Businessman to be sentenced over tax evasion

A Dublin businessman who paid almost €10m in the largest ever Revenue settlement is to be sentenced today for tax evasion.

Businessman to be sentenced over tax evasion

A Dublin businessman who paid almost €10m in the largest ever Revenue settlement is to be sentenced today for tax evasion.

Leslie Reynolds, from Sutton, north Dublin, pleaded guilty in July to 30 charges of making incorrect VAT returns, incorrect returns for employees’ and personal income tax.

He also admitted filing incorrect corporation tax returns, and concealing income from the Revenue Commissioners.

In September the 71-year-old settled with the Revenue for a total of €9.5m.

His firm, Leslie Reynolds & Co Ltd, East Wall Road, Dublin, is involved in the sale and distribution of engineering components.

The settlements arose out of a Revenue audit, with the company found to have under-declared income tax, VAT and PAYE/PRSI. It had to pay tax of €3.5m, and interest and penalties of €6m.

Reynolds was also found to have under declared his income tax and corporation tax. He had to pay tax of €112,000 and interest and penalties of €288,000.

His case was one of 170 settlements, totalling €39.5m listed in the tax defaulters list, Iris Oifigiuil, in September.

In July the Dublin Circuit Criminal Court heard Reynolds used bank accounts in Britain and Spain to hold funds he had not declared to the Revenue.

During his trial it emerged the pensioner used two sets of bank accounts to run the business. Reynolds filed all income from regular customers to a declared account but hid income from occasional customers.

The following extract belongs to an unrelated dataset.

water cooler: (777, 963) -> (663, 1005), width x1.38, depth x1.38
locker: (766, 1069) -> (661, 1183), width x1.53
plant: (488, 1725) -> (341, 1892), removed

He recorded sales to regular customers on a computer, this was disclosed to the Revenue, and the money was lodged with the company’s account in Bank of Ireland.

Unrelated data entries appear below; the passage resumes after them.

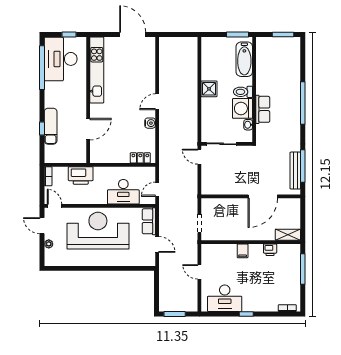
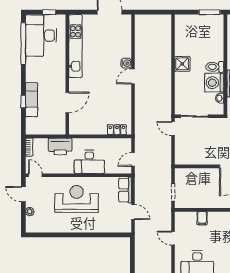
bathtub: (244, 59) -> (216, 36), removed
water cooler: (150, 123) -> (126, 63), moved
desk: (123, 192) -> (89, 162), moved
reception desk: (98, 231) -> (77, 199), width x0.74, depth x0.77
filing cabinet: (243, 251) -> (202, 218), moved

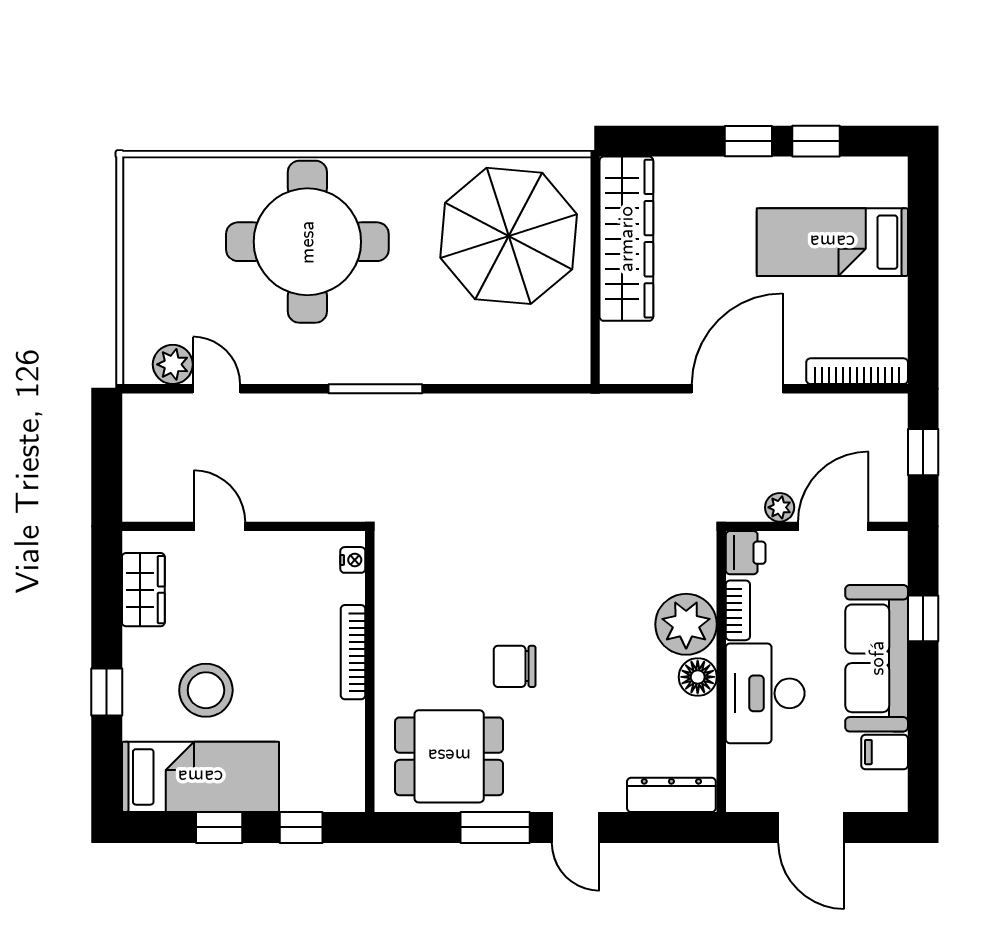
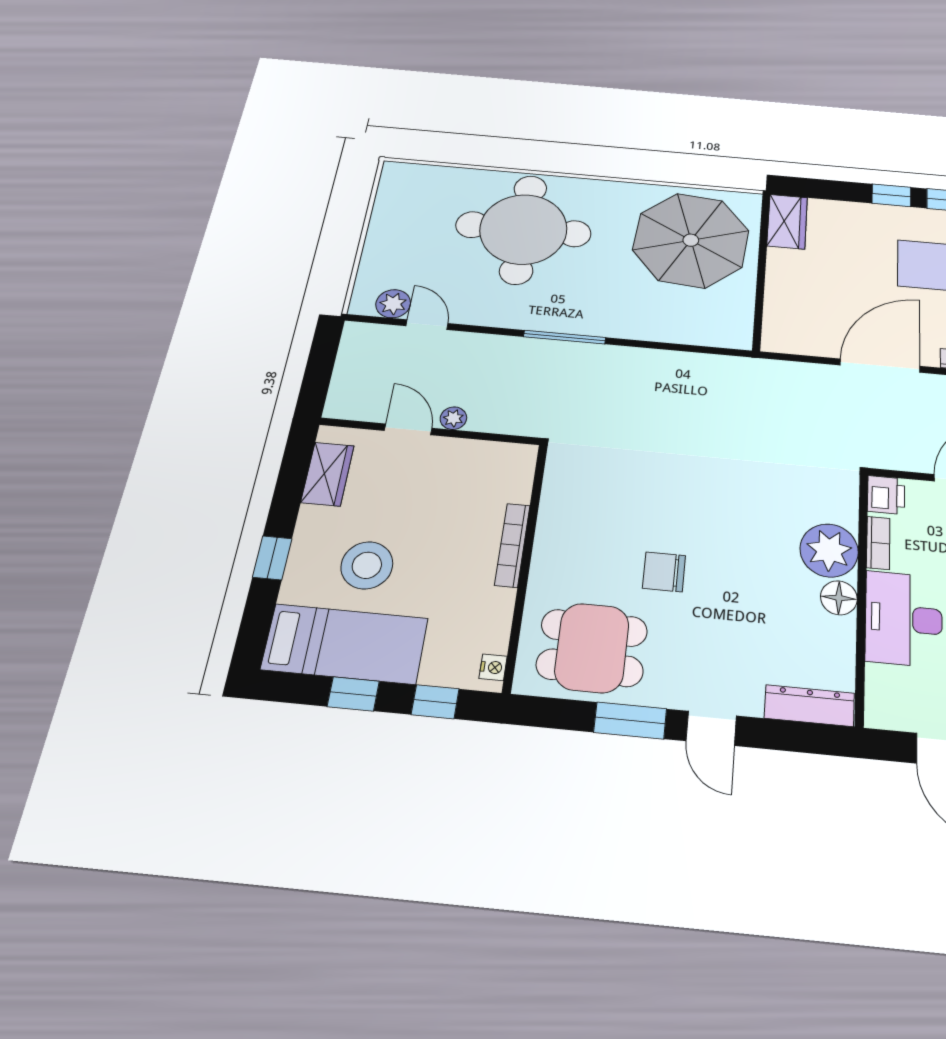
wardrobe: (626, 239) -> (787, 222), width x0.48, depth x0.85
plant: (780, 507) -> (453, 418), moved
nightstand: (353, 560) -> (493, 667), moved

But the court was told he invoiced occasional customers manually and did not disclose these sales to Revenue.

Instead he lodged the cash in an account in the company’s name in Ulster Bank on O’Connell Street, Dublin, or in an account jointly held by himself and his wife, Emily, in Allied Irish Bank in Finglas.

Between 1979 and 1997 he made lodgements totalling €4m to accounts with the Ulster Bank and AIB.

In addition, his company made payments to a fictitious company in Sussex, England, called Essential Supplies.